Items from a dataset

· · · · ·

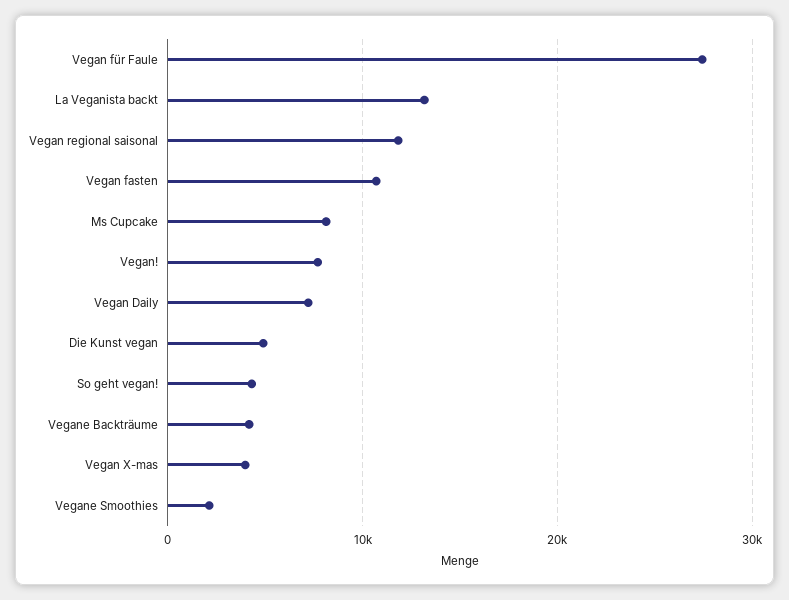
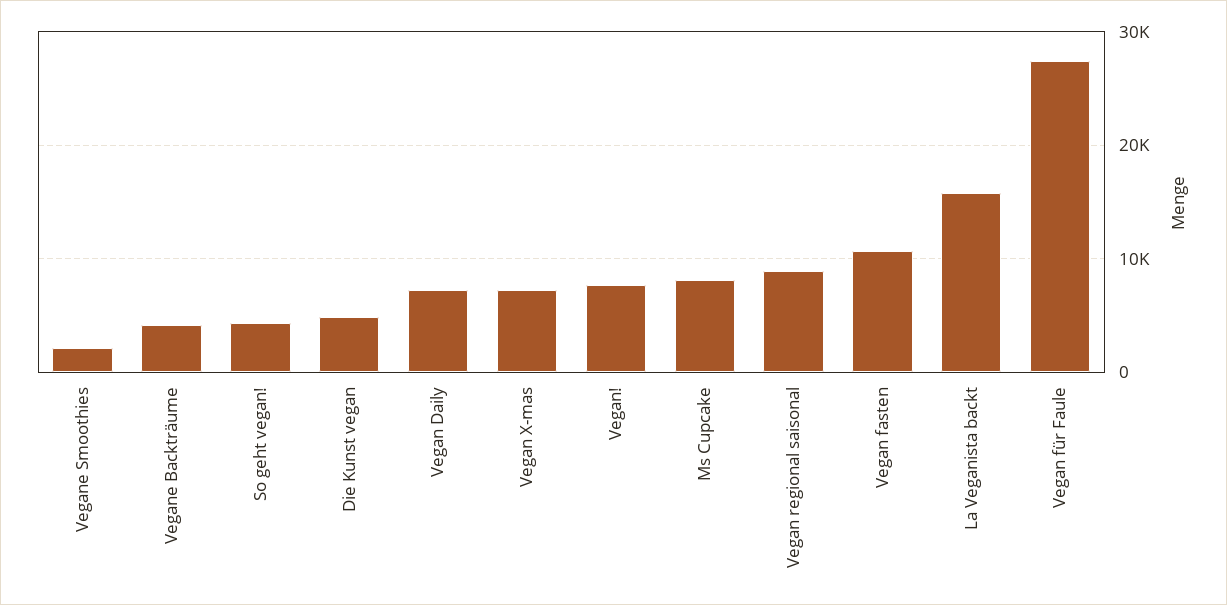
  {
    "Vegan für Faule": 27000,
-   "La Veganista backt": 13000,
+   "La Veganista backt": 16000,
-   "Vegan regional saisonal": 12000,
+   "Vegan regional saisonal": 9000,
    "Vegan fasten": 11000,
    "Ms Cupcake": 8000,
    "Vegan!": 8000,
    "Vegan Daily": 7000,
    "Die Kunst vegan": 5000,
    "So geht vegan!": 4000,
    "Vegane Backträume": 4000,
-   "Vegan X-mas": 4000,
+   "Vegan X-mas": 7000,
    "Vegane Smoothies": 2000
  }

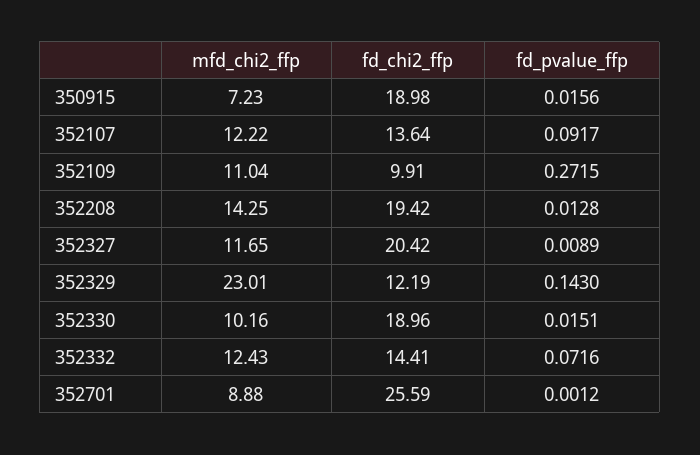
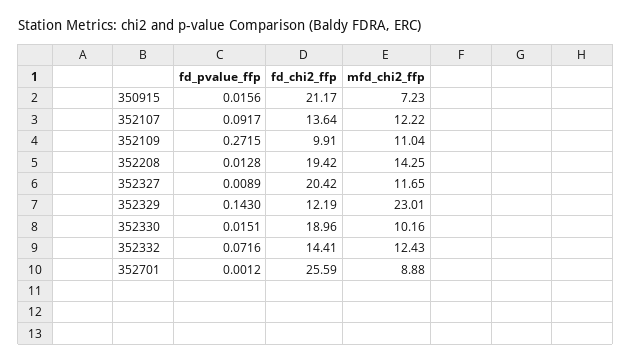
  {
    "mfd_chi2_ffp": {
      "350915": 7.23,
      "352107": 12.22,
      "352109": 11.04,
      "352208": 14.25,
      "352327": 11.65,
      "352329": 23.01,
      "352330": 10.16,
      "352332": 12.43,
      "352701": 8.88
    },
    "fd_chi2_ffp": {
-     "350915": 18.98,
+     "350915": 21.17,
      "352107": 13.64,
      "352109": 9.91,
      "352208": 19.42,
      "352327": 20.42,
      "352329": 12.19,
      "352330": 18.96,
      "352332": 14.41,
      "352701": 25.59
    },
    "fd_pvalue_ffp": {
      "350915": 0.0156,
      "352107": 0.0917,
      "352109": 0.2715,
      "352208": 0.0128,
      "352327": 0.0089,
      "352329": 0.143,
      "352330": 0.0151,
      "352332": 0.0716,
      "352701": 0.0012
    }
  }

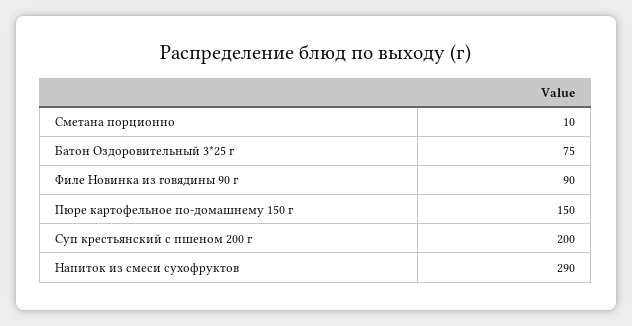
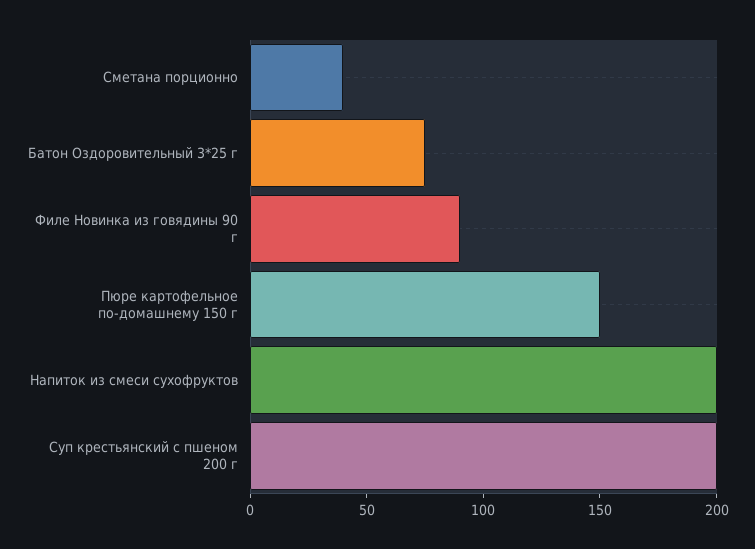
  {
-   "Сметана порционно": 10,
+   "Сметана порционно": 40,
    "Батон Оздоровительный 3*25 г": 75,
    "Филе Новинка из говядины 90 г": 90,
    "Пюре картофельное по-домашнему 150 г": 150,
    "Суп крестьянский с пшеном 200 г": 200,
-   "Напиток из смеси сухофруктов": 290
+   "Напиток из смеси сухофруктов": 200
  }

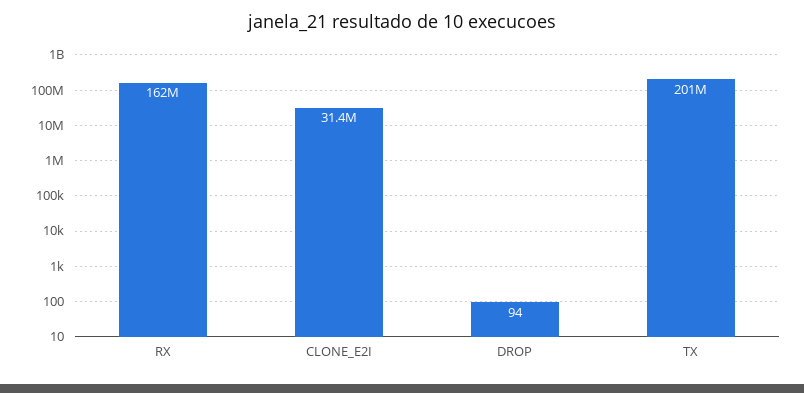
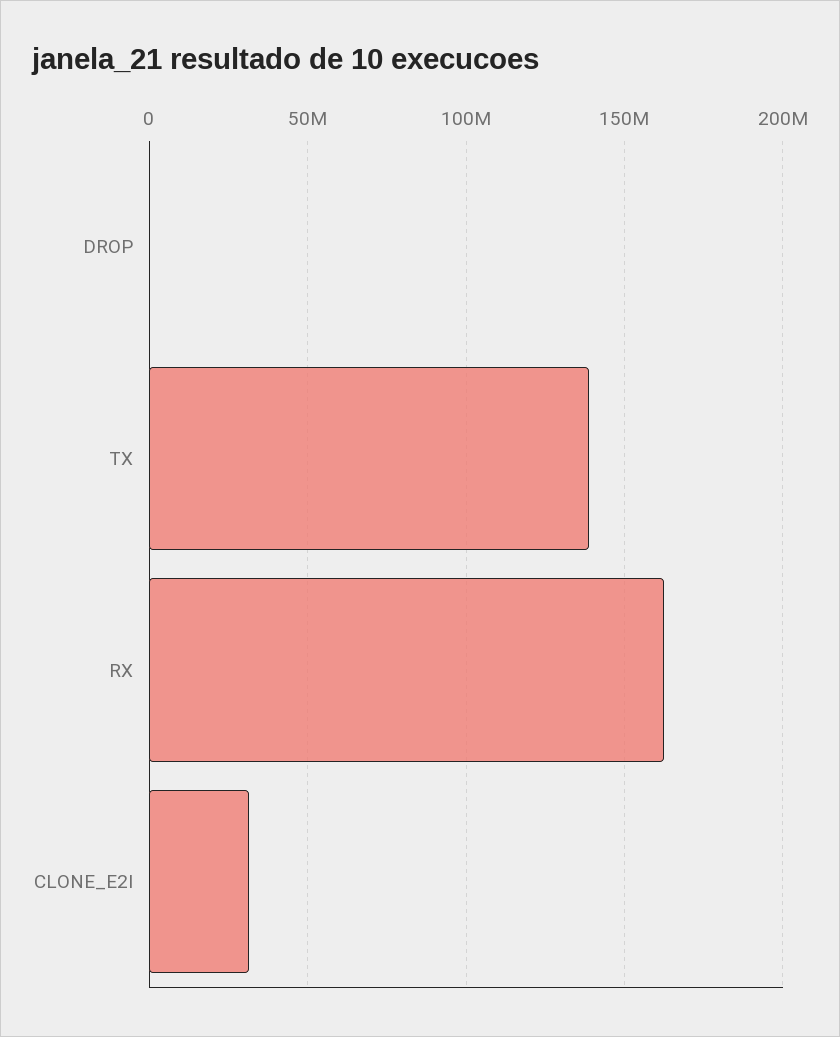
  {
    "RX": 162000000,
    "CLONE_E2I": 31400000,
    "DROP": 94,
-   "TX": 201000000
+   "TX": 140000000
  }

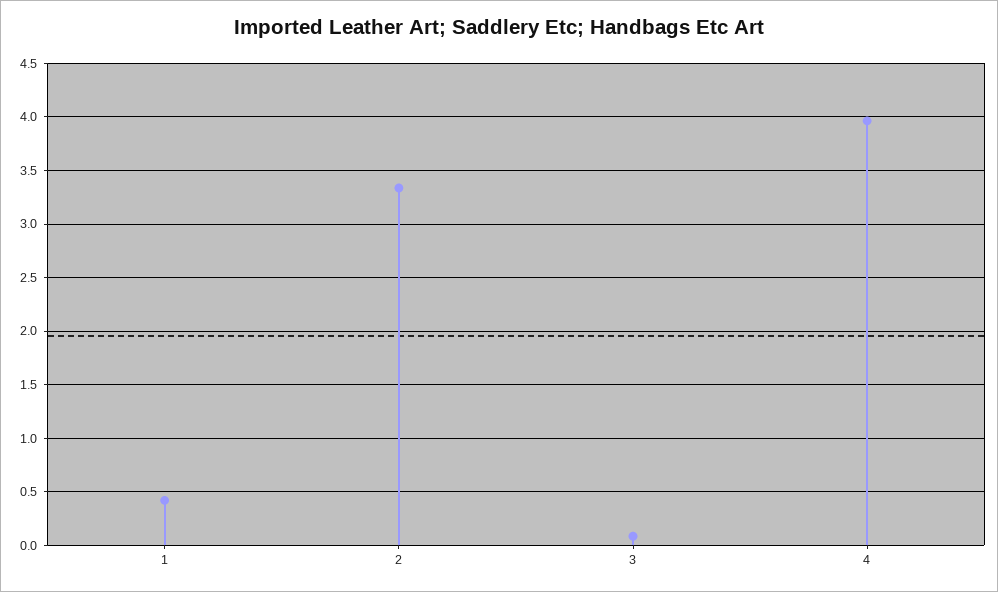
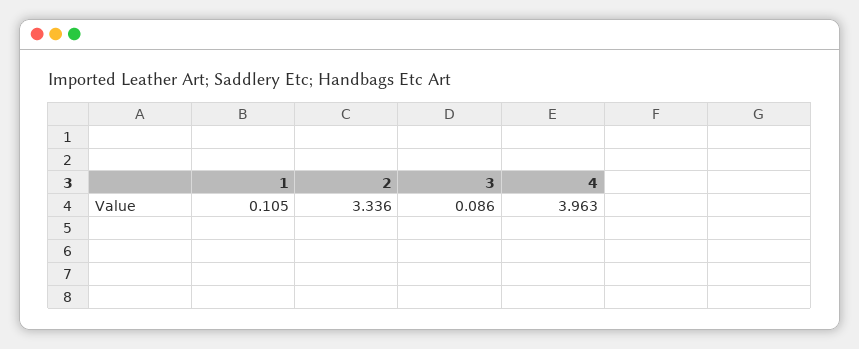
  {
-   "1": 0.4,
+   "1": 0.105,
    "2": 3.336,
    "3": 0.086,
    "4": 3.963
  }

· · · · ·

Since pictures are not part of the copy, set down only the remaining data exactly.

  {
    "Vegan für Faule": 27000,
-   "La Veganista backt": 13000,
+   "La Veganista backt": 16000,
-   "Vegan regional saisonal": 12000,
+   "Vegan regional saisonal": 9000,
    "Vegan fasten": 11000,
    "Ms Cupcake": 8000,
    "Vegan!": 8000,
    "Vegan Daily": 7000,
    "Die Kunst vegan": 5000,
    "So geht vegan!": 4000,
    "Vegane Backträume": 4000,
-   "Vegan X-mas": 4000,
+   "Vegan X-mas": 7000,
    "Vegane Smoothies": 2000
  }

  {
    "mfd_chi2_ffp": {
      "350915": 7.23,
      "352107": 12.22,
      "352109": 11.04,
      "352208": 14.25,
      "352327": 11.65,
      "352329": 23.01,
      "352330": 10.16,
      "352332": 12.43,
      "352701": 8.88
    },
    "fd_chi2_ffp": {
-     "350915": 18.98,
+     "350915": 21.17,
      "352107": 13.64,
      "352109": 9.91,
      "352208": 19.42,
      "352327": 20.42,
      "352329": 12.19,
      "352330": 18.96,
      "352332": 14.41,
      "352701": 25.59
    },
    "fd_pvalue_ffp": {
      "350915": 0.0156,
      "352107": 0.0917,
      "352109": 0.2715,
      "352208": 0.0128,
      "352327": 0.0089,
      "352329": 0.143,
      "352330": 0.0151,
      "352332": 0.0716,
      "352701": 0.0012
    }
  }

  {
-   "Сметана порционно": 10,
+   "Сметана порционно": 40,
    "Батон Оздоровительный 3*25 г": 75,
    "Филе Новинка из говядины 90 г": 90,
    "Пюре картофельное по-домашнему 150 г": 150,
    "Суп крестьянский с пшеном 200 г": 200,
-   "Напиток из смеси сухофруктов": 290
+   "Напиток из смеси сухофруктов": 200
  }

  {
    "RX": 162000000,
    "CLONE_E2I": 31400000,
    "DROP": 94,
-   "TX": 201000000
+   "TX": 140000000
  }

  {
-   "1": 0.4,
+   "1": 0.105,
    "2": 3.336,
    "3": 0.086,
    "4": 3.963
  }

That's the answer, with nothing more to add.